NSSF’s Sh19b blow on low dividends
State-owned National Social Security Fund (NSSF) took a hit of Sh19 billion in investment losses from the capital markets in the 12 months to June 2023.
The fund which often invests contributions deducted from workers as a way of generating self-revenues to meet other financial obligations – including paying salaries and regular expenses – was only saved by hiked contributions, to compensate retirees.
NSSF paid out to pensioners about Sh5. 4 billion in the year to June 2022, which is a reduction from Sh5.8b paid to the retirees same period in 2021.
The investment losses were on the back of poor performance of the fixed securities and failures to declare and pay dividends by some of the state parastatals where NSSF has shares.
Major stocks listed on the Nairobi Security Exchange (NSE) also devalued sharply during that period, further worsening the scheme’s investment portfolio.
Together with the National Treasury, NSSF holds a significant stake in state parastatals like Consolidated Bank and East African Portland Cement Company, which are all facing liquidity constraints and hence unable to pay dividends.
“It is because of equities. The market was not that good. The counters were down and that is actually one of the contributors. That loss on paper was a big hit on the NSSF,” the fund’s finance manager, Marietta Mutinda, told the Business Hub.

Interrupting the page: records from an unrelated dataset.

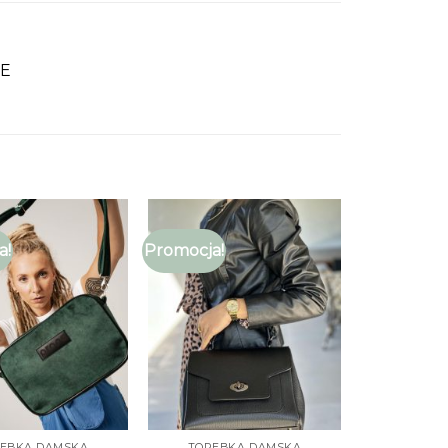
NE
a!
Promocja!
EBKA DAMSKA
TOREBKA DAMSKA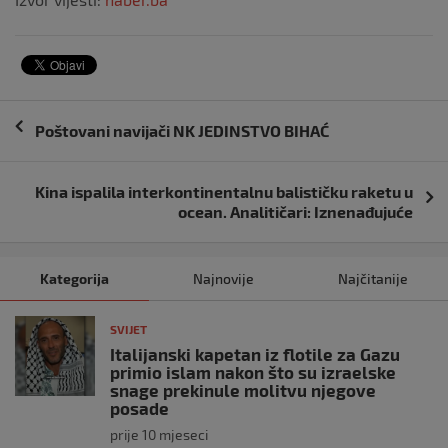
Navigacija
Poštovani navijači NK JEDINSTVO BIHAĆ
objava
Kina ispalila interkontinentalnu balističku raketu u
ocean. Analitičari: Iznenađujuće
Kategorija
Najnovije
Najčitanije
SVIJET
Italijanski kapetan iz flotile za Gazu
primio islam nakon što su izraelske
snage prekinule molitvu njegove
posade
prije 10 mjeseci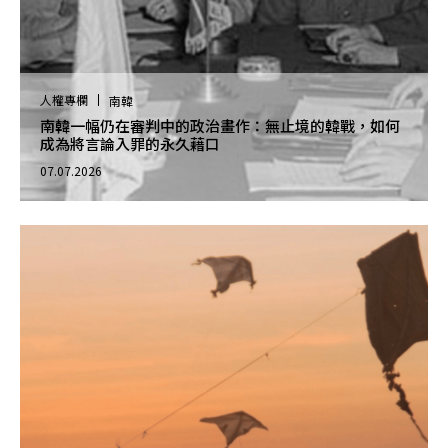
人權專欄
南韓
南韓一幅仍在審判中的政治畫作：無止境的韓戰，如何
成為將言論入罪的永久藉口
07.07.2026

The Nairobi bourse, where the Fund invests on major counters such as EABL, Safaricom, and a couple of commercial banks, has equally been impacted by the weakening of the shilling and investors’ flight, aggravating the Fund’s losses.
The Sh19 billion loss is however an improvement compared to the Sh29 billion investment that NSSF suffered in the previous year ending June 2022, after the electioneering period that scared away investors.
“We calculate the value of shares on the date of reporting. Equities were down on the date we closed our books. On the flip side, when the counters are good, we also reap,” adds Mutinda.
Counters such as Safaricom, which controls more than half of the market cap, has devalued by about 34 per cent to rest at an average of Sh15.5 per share.
The scheme, which has since pocketed over Sh10 billion extra from the hiked monthly contributions that kicked off in March 2023, is yet to officially release the 2023 audited financial standing capturing its asset base.